A unanimous 10th U.S. Circuit Court of Appeals panel ruled Thursday that the U.S. Fish and Wildlife Service and U.S. Forest Service violated the Endangered Species Act in 2019 when they authorized the killing of up to 72 grizzly bears in part of the Greater Yellowstone Ecosystem south of Yellowstone National Park and east of Grand Teton National Park in Wyoming.
The ruling (attached below) held that the agencies failed to adequately consider placing a limit on the "taking" of female grizzlies in the Upper Green River Area Rangeland of the Bridger-Teton National Forest to protect grizzly bear recovery, and also failed to consider the area's contribution to the mortality sink for female grizzly bears in the Greater Yellowstone Ecosystem. It requires the Fish and Wildlife Service and Forest Service to reconsider the number of grizzlies that can be killed during the 10 years that the grazing allotment was authorized for.
“We’re hopeful that in reconsidering their flawed analysis, the agencies will spare dozens of female grizzly bears previously sentenced to death by the Trump administration,” said Andrea Zaccardi, legal director of the Center for Biological Diversity’s carnivore conservation program. “This ruling confirms that federal officials can’t sidestep the law to allow grizzly bears to be killed on public lands to appease the livestock industry.”
According to the groups that challenged the grazing plan, it would have allowed an unlimited percentage of females to be killed in response to livestock conflict, despite the significance of breeding bears to the species’ recovery.
The three-judge panel that heard the case found that a Biological Opinion the Fish and Wildlife Service prepared on the grazing plan failed to specifically evaluate "whether the authorized 72 lethal grizzly bear takes could result in enough female takes to jeopardize the grizzly bear population in the Project area."
"The [Biological Opinion] did not attempt to predict what proportion of the 72 lethal takes would be female bears," the court continued. "Lethal takes of 72 bears would be approximately double the number of bears that had been killed in the Project area in the prior 20 years. ... If, as the [Biological Opinion] states, survival of the species depends on 'minimizing' annual female grizzly bear mortality, it should at least have considered whether a female lethal take limit should be included."
Megan Backsen, an attorney for the Western Watersheds Project that brought the lawsuit along with the Center for Biological Diversity, the Alliance For the Wild Rockies, the Yellowstone to Uintas Connection, and the Sierra Club, called the ruling "a victory not only for endangered grizzly bears but for all wildlife in the Upper Green River Area. The Court recognized that the Forest Service cannot ignore its own experts, particularly when those experts warn that a decision will harm those species that depend on intact ecosystems for their very survival.”

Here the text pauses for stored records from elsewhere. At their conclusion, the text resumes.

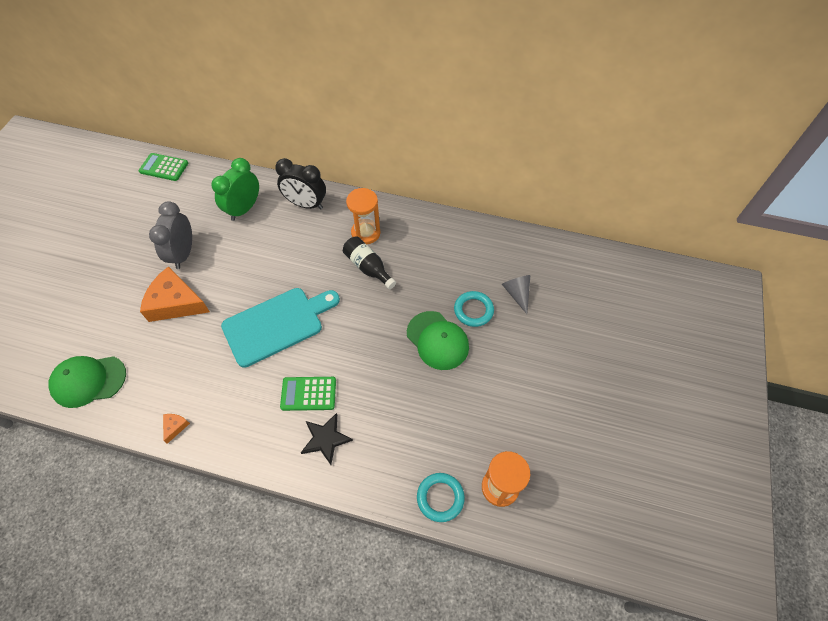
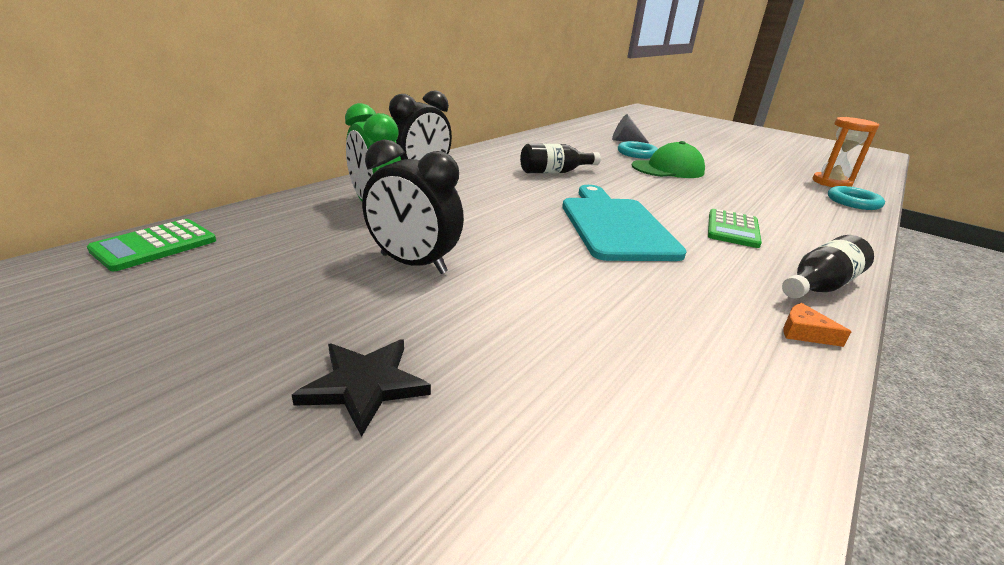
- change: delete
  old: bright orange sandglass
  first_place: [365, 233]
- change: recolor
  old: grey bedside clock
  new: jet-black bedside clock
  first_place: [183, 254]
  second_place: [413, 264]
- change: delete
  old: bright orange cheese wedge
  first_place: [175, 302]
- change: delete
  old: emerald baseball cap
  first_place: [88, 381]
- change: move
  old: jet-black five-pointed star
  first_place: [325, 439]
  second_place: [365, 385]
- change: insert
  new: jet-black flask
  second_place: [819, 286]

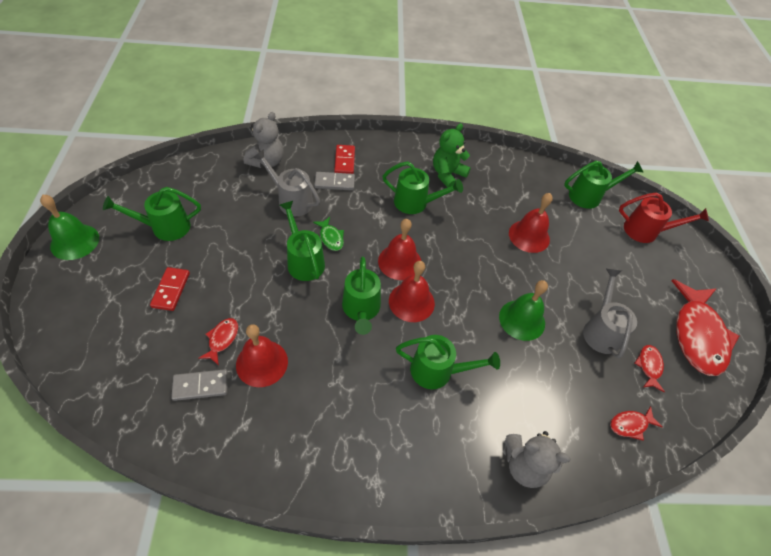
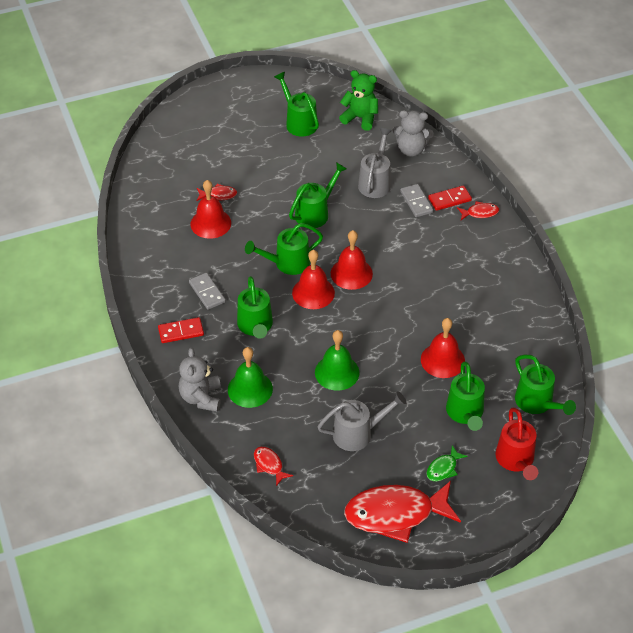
- change: move
  old: emerald stuffed bear
  first_place: [447, 174]
  second_place: [360, 118]
- change: move
  old: emerald watering can
  first_place: [416, 203]
  second_place: [465, 414]
- change: move
  old: emerald school bell
  first_place: [75, 241]
  second_place: [250, 389]
- change: move
  old: emerald fish
  first_place: [331, 237]
  second_place: [443, 468]
- change: move
  old: scarlet domino piece
  first_place: [171, 290]
  second_place: [181, 331]
- change: move
  old: scarlet fish
  first_place: [649, 366]
  second_place: [480, 213]
- change: move
  old: grey domino piece
  first_place: [200, 386]
  second_place: [207, 292]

The grazing program area encompasses the headwaters of the Green and Gros Ventre rivers and parts of two designated wilderness areas in the Bridger-Teton National Forest. The area provides important habitat for Yellowstone ecosystem grizzly bears — listed as threatened under the Endangered Species Act — and other imperiled fish and wildlife species.
“Throughout this case, the Forest Service has tried to run away from its wildlife habitat commitments made to the public in its Forest Plan,” said Jonathan Ratner, Western Watersheds Project’s Wyoming Office director. "We are pleased to see that the court understands that the promises made in the Forest Plan are made to the American people and the wildlife that lives on these lands. The Forest Service has always ignored its Forest Plan and treated it like a livestock feedlot."